Marshall Shore gave a free webinar for Infopeople back on February 16, Off The Shelf: Looking Beyond Libraries for Innovation and Inspiration, and I finally got a chance to view it. The premise was that there’s plenty of free training available outside of the library world, and we should take advantage of it.
Nonlibrary training provides a very different perspective and can give you some great ideas and pointers like;
-letting patrons customize your web page will make it more relevant to them
-a Nielsen study found teens aren’t the biggest users of social media (so how should you reach them?)
-customize your patron surveys to get a better response rate (and get out of the library to survey non users)
-consider digital signage as it’s so much more flexible
-the more you use Pandora (free internet radio etc.) the better it gets since as you accept or reject its suggestions, it starts to understand your preferences (just what our Recommendations pages should do)
–Better Together helps improve your social capital, engage and build your community, and maximize your connections (great for increasing your advocacy skills and ensuring your library’s offerings are valued by the community)
-Ted (the “ideas worth spreading” site) has Tedx to help your town design and host its own TED style events
And often, libraries are mentioned in these trainings.

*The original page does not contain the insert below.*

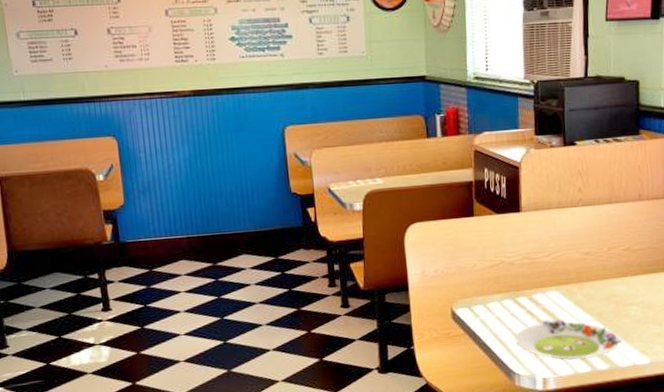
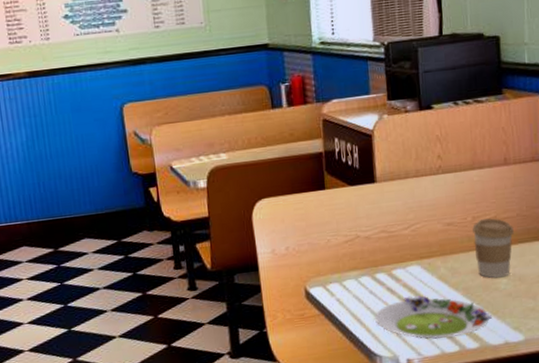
coffee cup: none [608,249,645,305] -> present [473,218,514,278]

Advertising Age did a study concluding that Starbucks is the “third place” and that libraries really missed an opportunity there. They also provide a marketing centric view to the world – e.g. the Haitian earthquake made them realize that people want to be able to donate via Twitter. (This reminded me that I’m always asked at the grocery checkout if I want to give to some worthy cause. Why not use this tactic at library self check stations? When you put in your credit card to pay your fines, the first question could be “Would you like to donate money to the library foundation?” – I’d love to hear from anyone out there who is doing this or considering it. Is it generating any donations? What are the benefits and drawbacks?)
So consider expanding your training marketplace and tell me, what are some of your favorite nonlibrary training sources?